Following my retirement I have been spending most of my time at our family ranch in Fischer, which is ten miles west of Wimberley. While trying to work out how to continue with CAMN volunteer hours I became involved with Jacobs Well Natural Area. Since the property is located in Hays County, and our ranch is located in Comal, that resolved the eligibility status since Hays is contiguous to Travis. In the process I have become intimately involved in a beautiful natural area and have met some dedicated, wonderful people who are passionate about protecting this well, located on Cypress Creek, and the surrounding land.

If you think of a well as a hole in the ground out of which we pump water, we should rightfully call this Jacobs Spring. As a result of geological events during the cretaceous period, land along the creek bed shifted, causing a blockage in the bedrock and forcing water upward, creating an artesian spring. It is sacred to the American Indian; one tribe believes the well is the womb of their birth.

Through a series of economic maneuvers, the property surrounding the well is now owned by Hays County and is their premier natural area. Over-visitation during 2014 created the need for controlled access by the county and there is now a reservation system in place which limits the numbers of swimmers at one time. Fees are charged for swimming during summer months, and reservations are not required October through winter.

Human history at Wimberley has been based on this water source, which is now in danger of being over-pumped. Our mission is to educate visitors in the importance of having the water remain healthy, clean, clear and flowing as it meanders southward into the Gulf of Mexico.

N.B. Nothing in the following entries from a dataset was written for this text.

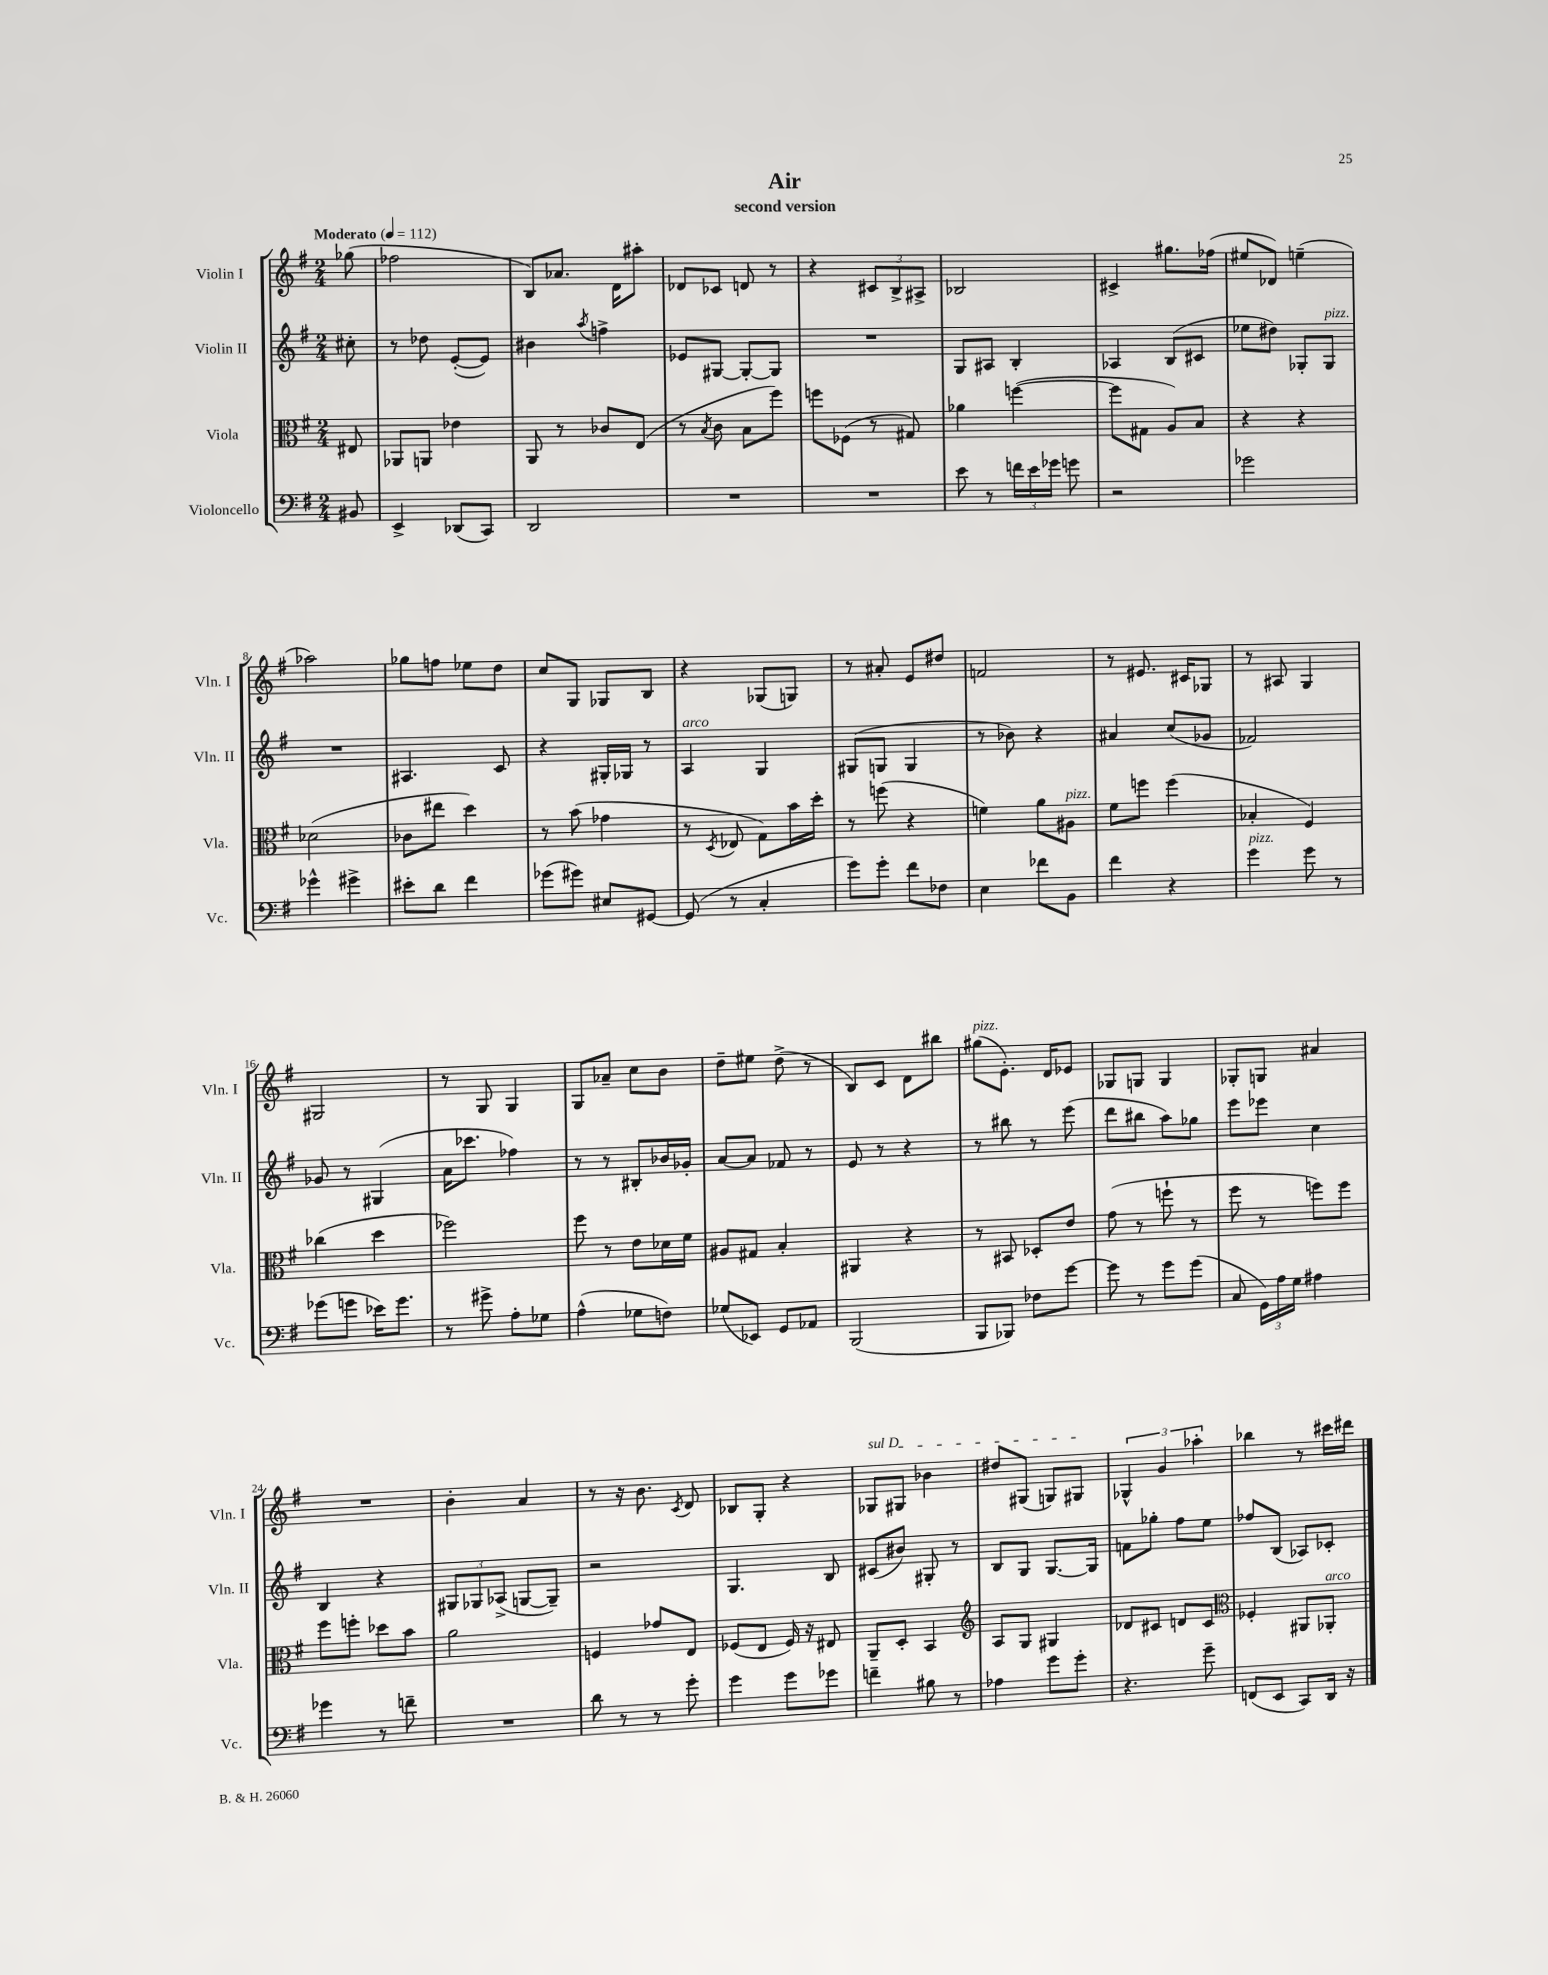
\header { title = "Air" subtitle = "second version" }
<<
\new StaffGroup <<
\new Staff = "s0" \with { instrumentName = "Violin I" shortInstrumentName = "Vln. I" } {
    \clef treble \key g \major \numericTimeSignature \time 2/4 \partial 8 \tempo "Moderato" 4 = 112
    \autoBeamOff ges''8( |
    fes''2 |
    b8[) aes'8.] d'16[ ais''8]-. |
    des'8[ ces'8] d'8 r8 |
    r4 \tuplet 3/2 { cis'8[ b8-> ais8]-> } |
    bes2 |
    cis'4-> gis''8.[ fes''16]( |
    eis''8[ des'8]) e''4--( |
    aes''2) |
    ges''8[ f''8] ees''8[ d''8] |
    c''8[ g8] ges8[ b8] |
    r4 ges8[( g8]) |
    r8 ais'8-. e'8[ dis''8] |
    f'2 |
    r8 eis'8. cis'16[ ges8] |
    r8 ais8 g4 |
    gis2 |
    r8 g8 g4 |
    g8[ aes'8]-- c''8[ b'8] |
    d''8[-- eis''8] d''8->( r8 |
    b8[) c'8] d'8[ bis''8] |
    gis''8[^\markup { \italic "pizz." }( e'8.]-.) d'16[ ees'8] |
    ges8[ g8] g4 |
    ges8[-. g8] ais'4 |
    R2 |
    b'4-. a'4 |
    r8 r16 b'8. \acciaccatura { c'8 } d'8 |
    bes8[ g8]-. r4 |
    \once \override TextSpanner.bound-details.left.text = \markup { \italic "sul D" } ges8[\startTextSpan gis8] bes'4 |
    dis''8[ gis8]( g8[) gis8]\stopTextSpan |
    \tuplet 3/2 { ges4-^ g'4 aes''4-. } |
    bes''4 r8 cis'''16[ dis'''16] \bar "|." |
}
\new Staff = "s1" \with { instrumentName = "Violin II" shortInstrumentName = "Vln. II" } {
    \clef treble \key g \major \numericTimeSignature \time 2/4 \partial 8
    \autoBeamOff cis''8-. |
    r8 des''8 e'8[~-.( e'8]) |
    bis'4 \acciaccatura { a''8 } f''4-> |
    ees'8[ gis8]~ gis8[~-. gis8] |
    R2 |
    g8[ ais8] b4-. |
    aes4 b8[( cis'8] |
    ees''8[ dis''8]) ges8[-. ges8]^\markup { \italic "pizz." } |
    R2 |
    ais4. c'8 |
    r4 gis16[-. ges16] r8 |
    a4^\markup { \italic "arco" } g4 |
    gis8[( g8] g4 |
    r8 bes'8) r4 |
    ais'4 c''8[( ges'8] |
    fes'2) |
    ges'8 r8 gis4( |
    a'16[ ces'''8.] fes''4) |
    r8 r8 bis8[-. bes'16 ges'16]-. |
    a'8[~ a'8] fes'8 r8 |
    e'8 r8 r4 |
    r8 bis''8 r8 e'''8( |
    d'''8[ bis''8] a''8[) ges''8] |
    e'''8[ ees'''8] c''4 |
    b4 r4 |
    \tuplet 3/2 { gis8[ ges8 aes8]->( } g8[~ g8]--) |
    r2 |
    g4. b8 |
    cis'8[( bis'8]) gis8-. r8 |
    b8[ g8] g8.[~ g16] |
    f'8[ ges''8]-. fis''8[ e''8] |
    fes''8[ b8]( aes8[) ces'8]-. \bar "|." |
}
\new Staff = "s2" \with { instrumentName = "Viola" shortInstrumentName = "Vla." } {
    \clef alto \key g \major \numericTimeSignature \time 2/4 \partial 8
    \autoBeamOff eis8 |
    aes,8[ a,8] ees'4 |
    a,8 r8 ces'8[ e8]( |
    r8 \acciaccatura { b8 } c'8 b8[ fis''8]) |
    f''8[ fes8]( r8 gis8) |
    aes'4 f''4~( |
    f''8[ gis8] a8[) b8] |
    r4 r4 |
    des'2( |
    ces'8[ eis''8] d''4) |
    r8 b'8( ges'4 |
    r8 \acciaccatura { d8 } ees8 g8[) b'16 d''16]-. |
    r8 f''8( r4 |
    f'4) a'8[ ais8]^\markup { \italic "pizz." } |
    fis'8[ f''8] f''4( |
    bes4-. fis4) |
    ces''4( d''4 |
    fes''2) |
    fis''8 r8 e'8[ des'16 fis'16] |
    ais8[ gis8] b4-. |
    ais,4 r4 |
    r8 bis,8 des8[-. e'8] |
    g'8( r8 f''8-! r8 |
    fis''8 r8 f''8[) f''8] |
    fis''8[ f''8]-. des''8[ b'8] |
    a'2 |
    f4 ges'8[ e8] |
    fes8[( e8] fes16) r16 eis8 |
    a,8[-- d8]-. b,4 |
    \clef treble a8[ g8] gis4 |
    des'8[ cis'8] d'8[ cis'8] |
    \clef alto fes4-. ais,8[ aes,8]-.^\markup { \italic "arco" } \bar "|." |
}
\new Staff = "s3" \with { instrumentName = "Violoncello" shortInstrumentName = "Vc." } {
    \clef bass \key g \major \numericTimeSignature \time 2/4 \partial 8
    \autoBeamOff bis,8 |
    e,4-> des,8[( c,8]) |
    d,2 |
    R2 |
    R2 |
    e'8 r8 \tuplet 3/2 { f'16[ e'16 ges'16] } g'8 |
    r2 |
    ges'2 |
    ges'4-^ gis'4-> |
    eis'8[-. d'8] fis'4 |
    ges'8[( gis'8]) eis8[ gis,8]~ |
    gis,8( r8 c4-. |
    g'8[) g'8]-. fis'8[ fes8] |
    e4 fes'8[ b,8] |
    fis'4 r4 |
    g'4^\markup { \italic "pizz." } g'8 r8 |
    ges'8[( g'8] ees'16[) g'8.] |
    r8 gis'8-> a8[-. ges8] |
    a4-^( ges8[ f8]) |
    ges8[( ees,8]) g,8[ aes,8] |
    b,,2( |
    b,,8[ bes,,8]) fes8[ g'8]~ |
    g'8 r8 g'8[ g'8]( |
    c8 \tuplet 3/2 { g,16[) a16 g16] } ais4 |
    ges'4 r8 f'8-- |
    R2 |
    d'8 r8 r8 g'8-. |
    g'4 g'8[ ges'8] |
    f'4-- bis8 r8 |
    aes4 g'8[ g'8]-. |
    r4. g'8-- |
    f,8[( e,8] c,8[) d,16] r16 \bar "|." |
}
>>
>>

I would like to invite any of you who want to spend a little time in Wimberley, doing something with a purpose, to come join us on the volunteer guide corps. Tours are offered mid morning each Saturday and last about an hour. Training is offered, you will receive volunteers hours for TMN via CAMN, you will work with a very friendly and helpful group of volunteers and your knowledge of the hill country will deepen.. If you want to learn more, go to visitwimberley. org then click on “jacobs well” shown in the menu, or come join us on a Saturday morning to experience the tour first hand. You may also contact me personally and I will be happy to answer any questions.

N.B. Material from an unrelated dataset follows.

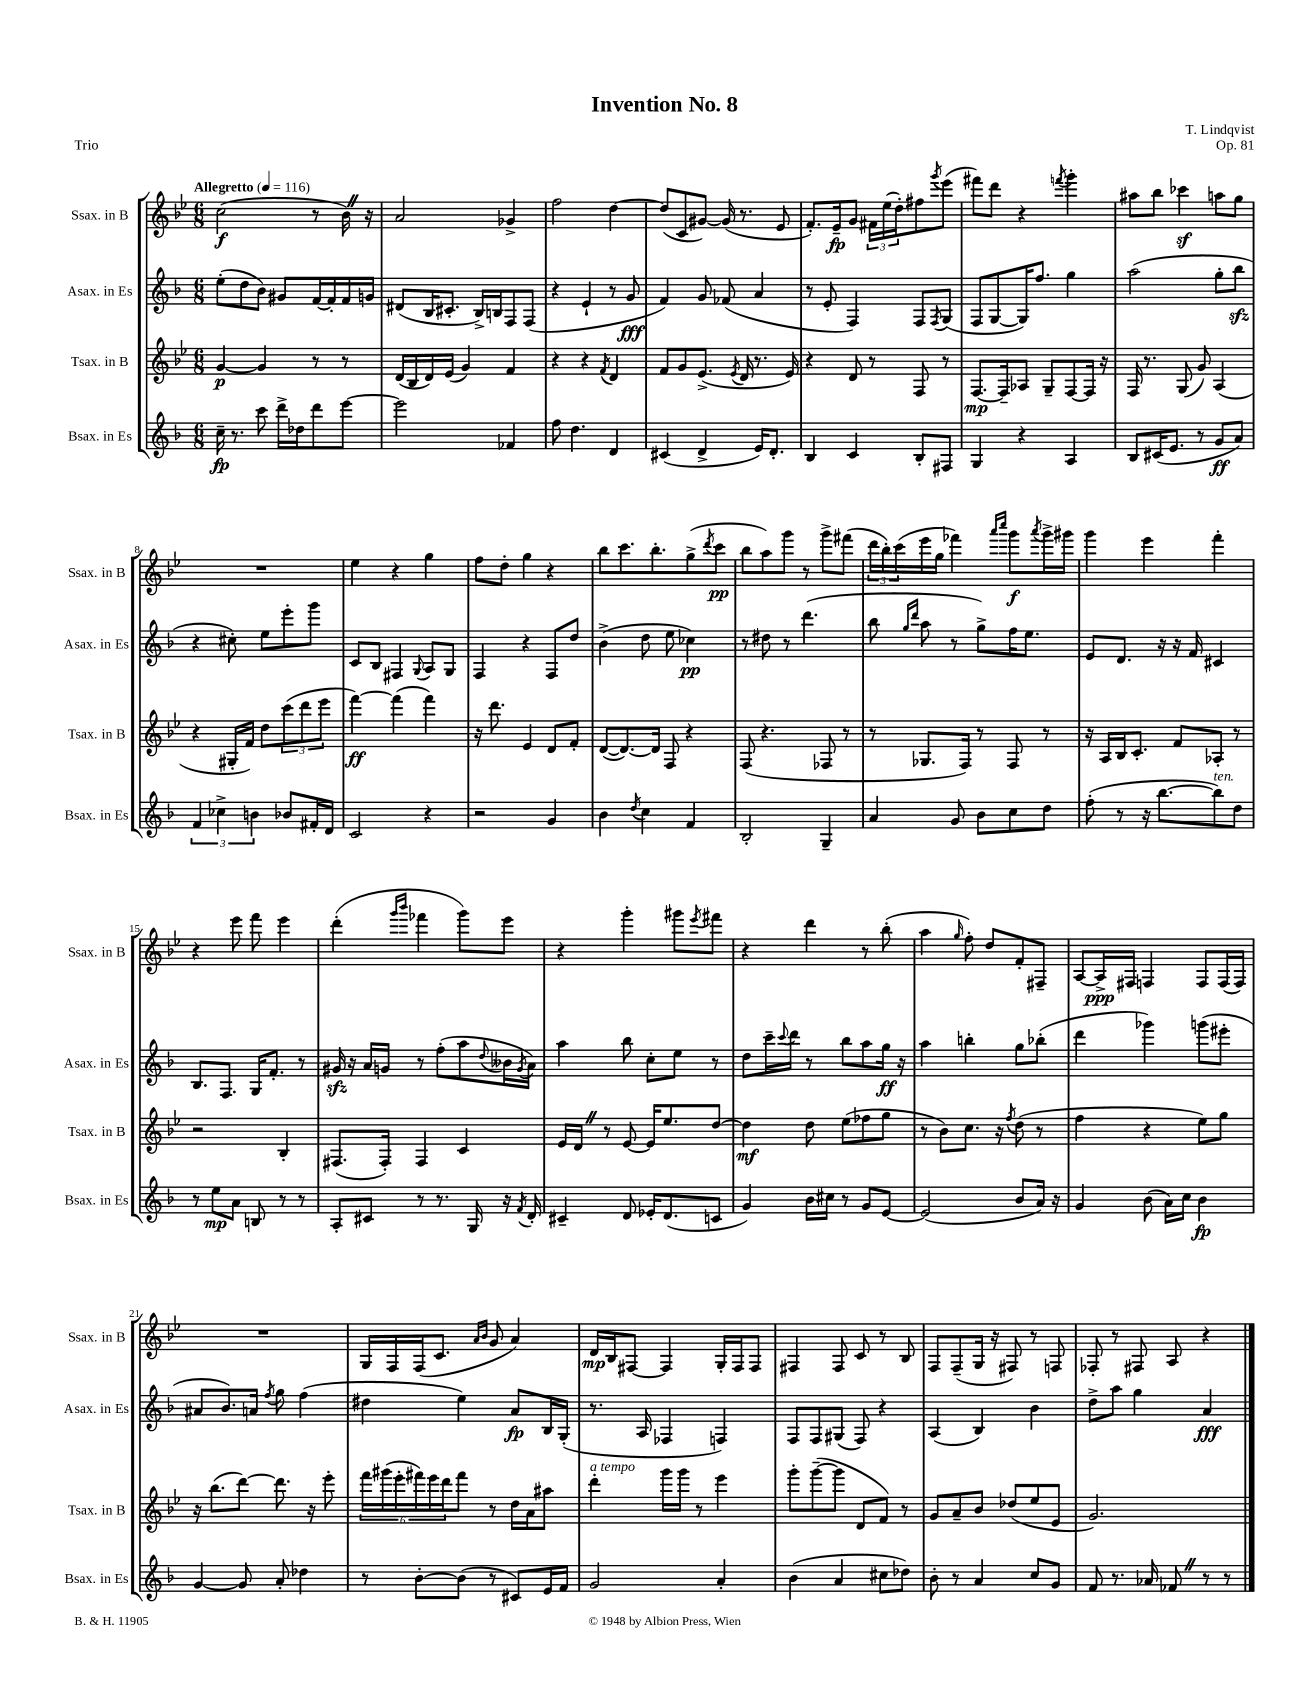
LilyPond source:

Oh–did I mention the divers? Described by some as “the most dangerous place in the world” (we assume for diving only!), some divers have lost their lives here in the past. Jacobs Well is the second longest water cave in Texas with over a mile having been explored. Today only teams of certified divers are allowed into the cave thus we we do not encourage that activity but the area is a great place to spend a morning or afternoon in our beautiful fall weather!